Exacerbating this problem is one of the blandest leading characters ever featured in a mystery movie, American lawyer Bill Mathison. As played by Barry Newman, best known for playing the cipher-like protagonist of Vanishing Point (1971) and the title character of the TV series Petrocelli (1974-1976), Mathison is an average dude with average intelligence and average manners—he seems more like a passerby who wandered into the movie than a leading man.
Adapted from a popular novel by Helen MacInnes, The Salzburg Connection depicts the international search for World War II-era documents containing the names of Nazi spies, which is interesting-ish, but the filmmakers waste far too much screen time on lifeless dialogue scenes.
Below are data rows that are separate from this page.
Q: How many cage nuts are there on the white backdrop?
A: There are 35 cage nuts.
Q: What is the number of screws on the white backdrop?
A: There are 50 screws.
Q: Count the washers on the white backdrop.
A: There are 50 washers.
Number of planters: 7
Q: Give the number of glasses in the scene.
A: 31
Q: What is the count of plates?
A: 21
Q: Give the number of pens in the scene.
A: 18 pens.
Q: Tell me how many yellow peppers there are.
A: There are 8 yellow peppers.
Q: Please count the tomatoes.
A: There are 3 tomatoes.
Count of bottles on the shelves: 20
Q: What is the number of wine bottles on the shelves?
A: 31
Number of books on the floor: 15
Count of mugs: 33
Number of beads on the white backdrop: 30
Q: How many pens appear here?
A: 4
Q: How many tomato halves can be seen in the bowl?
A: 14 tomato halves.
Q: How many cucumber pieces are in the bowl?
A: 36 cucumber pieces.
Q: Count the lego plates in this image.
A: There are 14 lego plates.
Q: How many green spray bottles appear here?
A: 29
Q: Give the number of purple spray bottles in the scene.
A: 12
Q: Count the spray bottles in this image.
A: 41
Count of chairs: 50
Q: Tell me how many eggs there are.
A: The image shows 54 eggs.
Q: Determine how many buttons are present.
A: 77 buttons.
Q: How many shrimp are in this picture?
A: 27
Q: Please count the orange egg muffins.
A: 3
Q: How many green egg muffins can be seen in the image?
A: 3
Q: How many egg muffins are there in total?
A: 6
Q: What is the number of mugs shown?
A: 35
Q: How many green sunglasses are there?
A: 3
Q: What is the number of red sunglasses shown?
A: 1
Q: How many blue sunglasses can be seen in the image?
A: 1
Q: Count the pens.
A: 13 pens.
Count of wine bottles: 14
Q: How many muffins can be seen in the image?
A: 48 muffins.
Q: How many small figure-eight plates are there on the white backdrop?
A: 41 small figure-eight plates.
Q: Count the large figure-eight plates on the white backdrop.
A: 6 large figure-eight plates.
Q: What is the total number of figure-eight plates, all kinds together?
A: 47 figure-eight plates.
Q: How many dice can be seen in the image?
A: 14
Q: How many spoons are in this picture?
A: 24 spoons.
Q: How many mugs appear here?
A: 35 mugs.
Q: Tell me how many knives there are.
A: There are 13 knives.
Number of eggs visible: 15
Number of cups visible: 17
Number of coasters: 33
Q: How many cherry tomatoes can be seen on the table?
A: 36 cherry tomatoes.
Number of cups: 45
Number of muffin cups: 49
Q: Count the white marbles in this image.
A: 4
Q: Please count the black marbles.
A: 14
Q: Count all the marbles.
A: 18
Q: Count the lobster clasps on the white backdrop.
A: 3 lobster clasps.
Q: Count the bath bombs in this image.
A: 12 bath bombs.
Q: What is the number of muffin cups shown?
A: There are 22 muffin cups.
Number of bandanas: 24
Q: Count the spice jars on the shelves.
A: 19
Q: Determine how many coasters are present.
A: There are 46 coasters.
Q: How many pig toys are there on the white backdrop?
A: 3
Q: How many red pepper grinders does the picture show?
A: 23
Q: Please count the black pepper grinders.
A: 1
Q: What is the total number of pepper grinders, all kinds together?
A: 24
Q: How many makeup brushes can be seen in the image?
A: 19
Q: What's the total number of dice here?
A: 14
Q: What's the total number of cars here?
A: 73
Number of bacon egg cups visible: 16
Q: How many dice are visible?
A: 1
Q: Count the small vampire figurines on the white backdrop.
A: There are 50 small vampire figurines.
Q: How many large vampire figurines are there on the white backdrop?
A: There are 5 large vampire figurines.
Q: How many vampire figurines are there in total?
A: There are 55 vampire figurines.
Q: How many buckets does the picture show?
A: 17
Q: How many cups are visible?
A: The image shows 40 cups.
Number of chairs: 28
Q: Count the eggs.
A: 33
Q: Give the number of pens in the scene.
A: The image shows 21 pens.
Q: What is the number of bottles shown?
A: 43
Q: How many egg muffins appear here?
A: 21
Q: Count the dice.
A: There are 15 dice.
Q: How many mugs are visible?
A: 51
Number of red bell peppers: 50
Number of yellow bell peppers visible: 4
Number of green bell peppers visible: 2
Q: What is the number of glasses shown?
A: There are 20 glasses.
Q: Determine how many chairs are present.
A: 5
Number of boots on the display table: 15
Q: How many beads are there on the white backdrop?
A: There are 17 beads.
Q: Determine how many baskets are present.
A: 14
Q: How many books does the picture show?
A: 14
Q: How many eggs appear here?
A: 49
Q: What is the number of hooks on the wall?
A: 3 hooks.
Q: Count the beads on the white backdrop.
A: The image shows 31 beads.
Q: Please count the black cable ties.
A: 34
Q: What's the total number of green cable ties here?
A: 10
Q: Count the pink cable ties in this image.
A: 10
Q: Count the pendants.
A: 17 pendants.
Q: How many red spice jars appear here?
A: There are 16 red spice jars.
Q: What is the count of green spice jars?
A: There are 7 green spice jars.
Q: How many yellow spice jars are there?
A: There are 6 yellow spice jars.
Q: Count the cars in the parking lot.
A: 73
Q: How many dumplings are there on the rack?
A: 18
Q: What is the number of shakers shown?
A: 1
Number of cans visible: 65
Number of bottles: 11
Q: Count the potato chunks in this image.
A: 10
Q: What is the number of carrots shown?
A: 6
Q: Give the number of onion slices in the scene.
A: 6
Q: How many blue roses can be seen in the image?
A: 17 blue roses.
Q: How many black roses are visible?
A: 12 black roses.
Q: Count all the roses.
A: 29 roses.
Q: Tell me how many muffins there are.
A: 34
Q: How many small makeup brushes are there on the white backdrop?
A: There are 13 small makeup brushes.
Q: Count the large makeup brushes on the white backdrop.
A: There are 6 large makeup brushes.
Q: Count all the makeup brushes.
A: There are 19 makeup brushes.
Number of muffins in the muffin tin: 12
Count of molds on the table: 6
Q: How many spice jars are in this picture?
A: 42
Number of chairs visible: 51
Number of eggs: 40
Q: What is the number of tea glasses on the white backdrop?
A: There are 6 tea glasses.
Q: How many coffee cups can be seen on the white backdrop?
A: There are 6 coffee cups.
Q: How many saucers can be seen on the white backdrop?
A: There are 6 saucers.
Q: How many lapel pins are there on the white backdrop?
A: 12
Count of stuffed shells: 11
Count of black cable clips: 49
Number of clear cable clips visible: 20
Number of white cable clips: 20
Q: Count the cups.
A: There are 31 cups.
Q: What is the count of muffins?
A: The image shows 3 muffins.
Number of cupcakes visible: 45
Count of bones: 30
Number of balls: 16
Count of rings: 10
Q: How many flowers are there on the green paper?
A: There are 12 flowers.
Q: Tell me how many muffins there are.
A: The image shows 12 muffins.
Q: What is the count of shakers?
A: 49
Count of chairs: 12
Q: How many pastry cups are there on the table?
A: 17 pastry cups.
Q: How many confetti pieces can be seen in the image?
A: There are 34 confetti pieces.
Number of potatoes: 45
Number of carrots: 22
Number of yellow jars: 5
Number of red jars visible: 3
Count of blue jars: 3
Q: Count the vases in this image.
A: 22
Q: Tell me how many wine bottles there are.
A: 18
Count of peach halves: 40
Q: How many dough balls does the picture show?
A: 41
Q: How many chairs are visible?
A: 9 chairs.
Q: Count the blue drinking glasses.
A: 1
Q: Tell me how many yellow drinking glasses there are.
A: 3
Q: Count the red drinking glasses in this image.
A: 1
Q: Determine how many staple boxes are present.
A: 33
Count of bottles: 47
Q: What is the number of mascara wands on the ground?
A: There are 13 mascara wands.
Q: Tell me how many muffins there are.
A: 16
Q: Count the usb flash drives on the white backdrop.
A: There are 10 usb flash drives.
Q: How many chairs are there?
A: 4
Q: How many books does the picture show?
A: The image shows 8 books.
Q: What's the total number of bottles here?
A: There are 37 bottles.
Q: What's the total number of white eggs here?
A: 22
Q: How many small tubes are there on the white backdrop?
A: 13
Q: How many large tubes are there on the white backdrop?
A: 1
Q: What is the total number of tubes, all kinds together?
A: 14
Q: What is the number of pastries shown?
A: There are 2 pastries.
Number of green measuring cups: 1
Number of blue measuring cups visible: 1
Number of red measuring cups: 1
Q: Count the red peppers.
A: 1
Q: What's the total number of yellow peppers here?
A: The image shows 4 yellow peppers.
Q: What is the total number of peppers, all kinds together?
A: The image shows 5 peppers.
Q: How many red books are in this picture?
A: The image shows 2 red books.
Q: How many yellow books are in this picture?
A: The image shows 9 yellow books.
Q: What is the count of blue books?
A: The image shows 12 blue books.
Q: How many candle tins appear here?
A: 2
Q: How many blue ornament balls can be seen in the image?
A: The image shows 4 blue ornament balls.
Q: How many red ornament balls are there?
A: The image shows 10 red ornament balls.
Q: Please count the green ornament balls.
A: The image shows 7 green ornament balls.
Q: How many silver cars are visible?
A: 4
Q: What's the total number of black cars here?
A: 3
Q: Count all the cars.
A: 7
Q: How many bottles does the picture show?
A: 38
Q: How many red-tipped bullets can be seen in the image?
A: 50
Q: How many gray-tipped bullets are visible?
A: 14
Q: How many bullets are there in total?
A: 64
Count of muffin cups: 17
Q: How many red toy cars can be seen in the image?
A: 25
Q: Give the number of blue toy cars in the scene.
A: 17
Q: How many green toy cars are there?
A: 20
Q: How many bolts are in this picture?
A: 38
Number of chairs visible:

Making matters worse is the competent but uninspired work of leading lady Anna Karina, the French beauty who was jean-Luc Godard’s on- and offscreen muse during the ’60s. (In her defense, the only requirements of her anemic role are looking appealing and frightened.)
Not that it makes much difference, The Salzburg Connection was the English-language debut of Austrian actor Klaus Maria Brandauer, who enjoyed significant international success in the ’80s. He’s fine here, but the movie is such a dud it’s no surprise he failed to secure another major role in an English-language picture until playing the villain in the “unofficial” 007 flick Never Say Never Again (1983).